Stored data:
☆ ☆ ☆ ☆

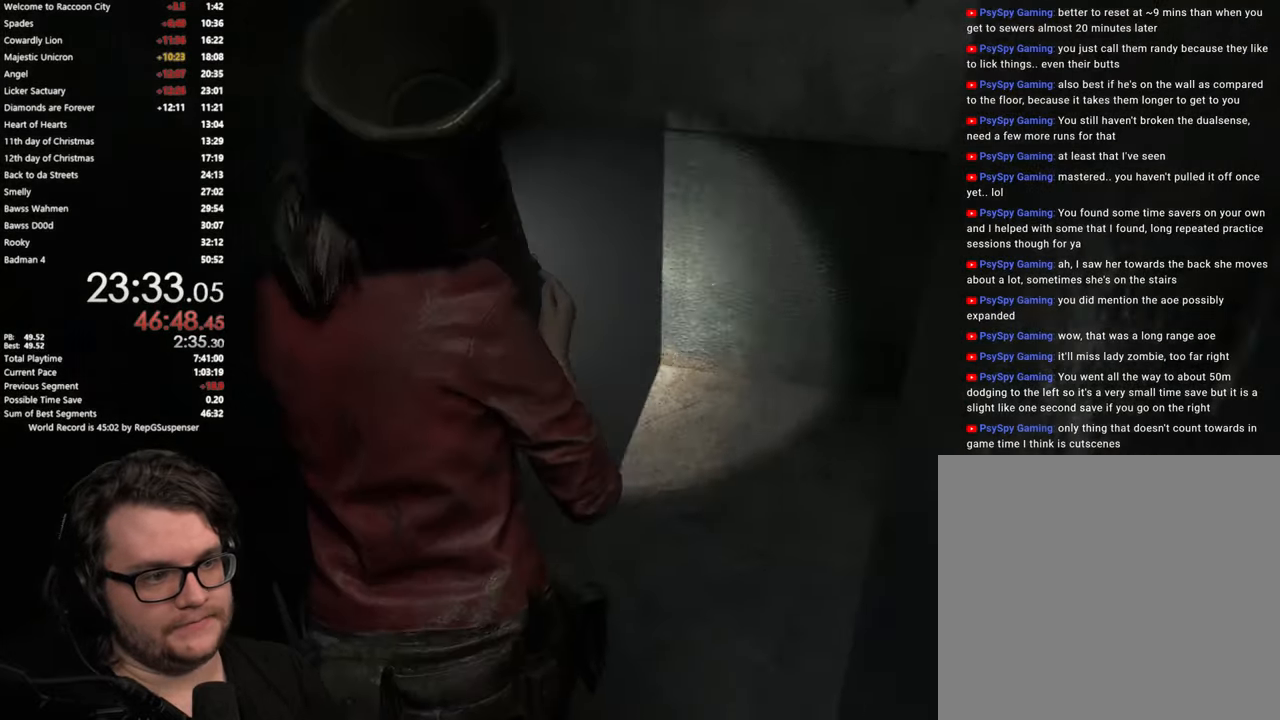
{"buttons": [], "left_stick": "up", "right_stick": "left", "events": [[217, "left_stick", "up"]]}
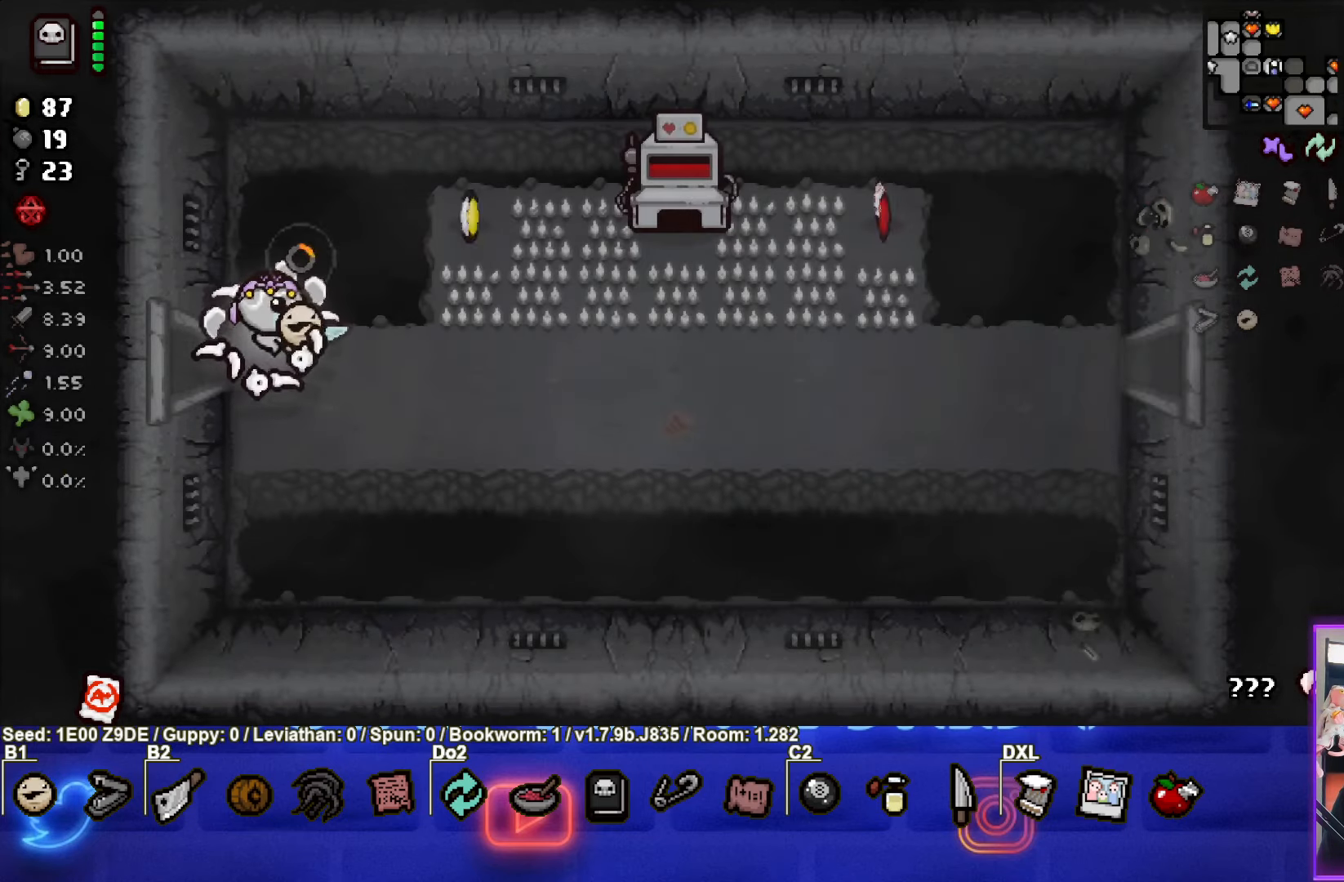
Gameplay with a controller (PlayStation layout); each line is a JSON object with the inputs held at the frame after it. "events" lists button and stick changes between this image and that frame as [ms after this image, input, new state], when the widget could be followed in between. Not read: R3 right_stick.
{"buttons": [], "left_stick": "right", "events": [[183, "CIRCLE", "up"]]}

☆ ☆ ☆ ☆

Brief: Read the listing line by line, and copy each line in which the word "buttons" is found.

Your response:
{"buttons": [], "left_stick": "up", "right_stick": "left", "events": [[217, "left_stick", "up"]]}
{"buttons": [], "left_stick": "right", "events": [[183, "CIRCLE", "up"]]}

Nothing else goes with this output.